→ ASSIGNED TASK: Pick up the piece on the language of plants after its final sentence and keep writing it.

The language of plants
insect track. Raewyn Turner, 2009
(see Ernie Kroeger’s ‘Wild Writing’ http://www.gallery44.org/exhibitions/wildwriting.htm)
What happens when we mow the lawns? The grass sends out ‘I’m wounded’ signals such as methyl jasmonates and hexanol derivatives, those classic grassy smells.
Plants when under attack by pest insects and diseases give off signalling compounds such as methyl salicylate, which other plants can detect and prepare themselves against the impending challenge. Under attack from herbivores, such as caterpillars, different plants give off characteristic blends of terpeniods that are learned by parasitic wasps that home in on the caterpillars to lay their ‘Alien-like’ embryos.
Can we train ourselves to detect the faint chemical signals such as methyl salicylate, methyl jasmonates, hexanol and terpeniods, that are the language of plant communication? Would this ability to eavesdrop on plant’s physical condition give us an awareness of their deeper states of being e.g. fear of attack? If we breed plants for differences in their chemical composition we will impact on their ability to communicate or how they interact with other organisms?
Insects have learnt to listen in on plant to plant conversation. Herbivorous insects increase their levels of enzymes that help neutralise plant-produced toxins when they smell the plant signalling compounds such as methyl salicyate and methyl jasmonate Everyone seems to be listening in on everyone else. Did we as humans once have this ability and have now lost it?

→ SOURCE MATERIAL:

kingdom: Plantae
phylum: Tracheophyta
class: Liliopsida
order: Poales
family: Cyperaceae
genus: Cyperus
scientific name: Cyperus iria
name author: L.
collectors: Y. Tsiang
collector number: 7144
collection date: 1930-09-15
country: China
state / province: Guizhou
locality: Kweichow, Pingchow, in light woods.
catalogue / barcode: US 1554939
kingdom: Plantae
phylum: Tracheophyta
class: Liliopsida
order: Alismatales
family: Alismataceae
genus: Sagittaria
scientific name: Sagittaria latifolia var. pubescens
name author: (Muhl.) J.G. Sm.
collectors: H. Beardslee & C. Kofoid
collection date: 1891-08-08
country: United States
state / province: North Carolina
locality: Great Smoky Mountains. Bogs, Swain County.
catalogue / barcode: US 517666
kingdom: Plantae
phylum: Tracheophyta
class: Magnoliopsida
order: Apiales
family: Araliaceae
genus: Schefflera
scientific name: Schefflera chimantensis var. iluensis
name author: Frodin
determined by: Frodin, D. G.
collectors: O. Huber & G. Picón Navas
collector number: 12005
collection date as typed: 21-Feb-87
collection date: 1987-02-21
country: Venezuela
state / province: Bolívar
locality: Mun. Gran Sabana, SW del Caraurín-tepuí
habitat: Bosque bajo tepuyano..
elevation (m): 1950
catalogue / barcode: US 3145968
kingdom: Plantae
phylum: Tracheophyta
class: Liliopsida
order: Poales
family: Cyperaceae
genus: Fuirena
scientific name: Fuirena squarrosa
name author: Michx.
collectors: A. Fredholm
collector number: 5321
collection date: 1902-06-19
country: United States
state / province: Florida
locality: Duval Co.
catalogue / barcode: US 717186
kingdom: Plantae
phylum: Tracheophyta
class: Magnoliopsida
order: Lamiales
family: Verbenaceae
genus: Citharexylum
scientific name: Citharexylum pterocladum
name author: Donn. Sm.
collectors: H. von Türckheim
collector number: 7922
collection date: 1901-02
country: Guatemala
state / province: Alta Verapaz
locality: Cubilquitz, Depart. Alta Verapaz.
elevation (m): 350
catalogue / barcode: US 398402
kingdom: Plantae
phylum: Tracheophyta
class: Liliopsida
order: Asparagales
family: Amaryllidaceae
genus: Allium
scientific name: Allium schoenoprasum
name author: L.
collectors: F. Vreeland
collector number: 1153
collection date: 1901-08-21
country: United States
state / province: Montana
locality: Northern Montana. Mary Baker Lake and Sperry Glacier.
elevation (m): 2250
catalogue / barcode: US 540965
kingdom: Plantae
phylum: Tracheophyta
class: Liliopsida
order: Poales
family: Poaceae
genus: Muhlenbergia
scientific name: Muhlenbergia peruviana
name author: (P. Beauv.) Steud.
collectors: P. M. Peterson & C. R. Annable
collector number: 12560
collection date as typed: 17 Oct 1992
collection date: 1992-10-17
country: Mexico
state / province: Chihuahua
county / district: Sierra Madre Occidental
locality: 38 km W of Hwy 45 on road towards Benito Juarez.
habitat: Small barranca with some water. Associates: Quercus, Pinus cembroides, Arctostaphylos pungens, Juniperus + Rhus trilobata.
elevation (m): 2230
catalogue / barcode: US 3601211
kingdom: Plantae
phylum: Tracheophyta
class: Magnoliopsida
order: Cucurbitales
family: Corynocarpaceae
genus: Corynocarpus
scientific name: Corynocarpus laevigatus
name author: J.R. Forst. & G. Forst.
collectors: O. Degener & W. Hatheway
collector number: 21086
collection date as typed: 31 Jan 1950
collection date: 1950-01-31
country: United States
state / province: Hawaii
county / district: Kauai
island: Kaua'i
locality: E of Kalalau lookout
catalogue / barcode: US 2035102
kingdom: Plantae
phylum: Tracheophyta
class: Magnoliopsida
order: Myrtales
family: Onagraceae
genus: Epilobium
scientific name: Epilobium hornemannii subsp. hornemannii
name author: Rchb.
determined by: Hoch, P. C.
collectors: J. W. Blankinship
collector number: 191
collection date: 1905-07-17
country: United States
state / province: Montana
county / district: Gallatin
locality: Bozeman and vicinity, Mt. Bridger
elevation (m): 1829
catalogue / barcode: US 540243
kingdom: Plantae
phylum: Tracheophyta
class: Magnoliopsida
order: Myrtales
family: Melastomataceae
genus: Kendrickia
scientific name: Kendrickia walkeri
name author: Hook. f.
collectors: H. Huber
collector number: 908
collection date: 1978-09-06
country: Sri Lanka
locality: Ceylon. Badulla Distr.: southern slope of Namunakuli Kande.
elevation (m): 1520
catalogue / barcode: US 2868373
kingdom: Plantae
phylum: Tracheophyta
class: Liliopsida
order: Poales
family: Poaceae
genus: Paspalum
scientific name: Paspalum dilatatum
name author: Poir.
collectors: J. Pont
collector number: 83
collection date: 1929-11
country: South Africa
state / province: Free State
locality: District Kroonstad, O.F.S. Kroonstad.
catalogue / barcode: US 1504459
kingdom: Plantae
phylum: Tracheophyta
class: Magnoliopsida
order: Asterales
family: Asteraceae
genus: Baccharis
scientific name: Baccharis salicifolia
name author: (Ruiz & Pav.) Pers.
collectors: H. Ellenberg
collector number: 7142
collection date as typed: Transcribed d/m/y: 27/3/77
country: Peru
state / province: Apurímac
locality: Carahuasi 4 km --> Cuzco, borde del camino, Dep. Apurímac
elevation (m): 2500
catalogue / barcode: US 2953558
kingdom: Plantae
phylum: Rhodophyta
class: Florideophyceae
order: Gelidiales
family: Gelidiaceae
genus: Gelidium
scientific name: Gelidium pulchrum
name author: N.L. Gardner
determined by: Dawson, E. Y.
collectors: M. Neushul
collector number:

→ EXPECTED ANSWER:
In his book Botany of Desire, Michael Pollan argues that plants manipulate animals and humans for their survival. But only now are we learning how to manipulate them. Plants don’t go anywhere but have learnt to produce many anti-feeding compounds and toxins against pests and pathogens. We’ve been hitting pest and pathogens with blunt instruments – pesticides – rather than helping the plants to defend themselves. A newer technology involves spraying elicitor proteins that make the plants alert and ready for attach by pathogens (e.g. harpin technology).
In Visual Analogy Stafford writes: “The analogical universe, like our membraned body, is knit together. It resembles a Mobius strip, a continuous one-sided surface, investigated by topology, the mathematical study of geometric forms that do not change despite bending or stretching”……..mobius strip as a way of connecting the inside with the outside.
The diagram alongside the Mobius strip is how I see the winding, coiling between inside and outside, the way my Italian grandmother used to wind wool from a skein into a ball—back and forth, side to side, depending on whether you were standing on your head or sitting on a chair in her kitchen, filled with the aroma of burning coal and licorice.
I subsequently used the Mobius and coiling diagrams to redraw Richard’s diagram of the signal transduction pathways, tracing the passage of the olfactory molecule from the outside to the inside.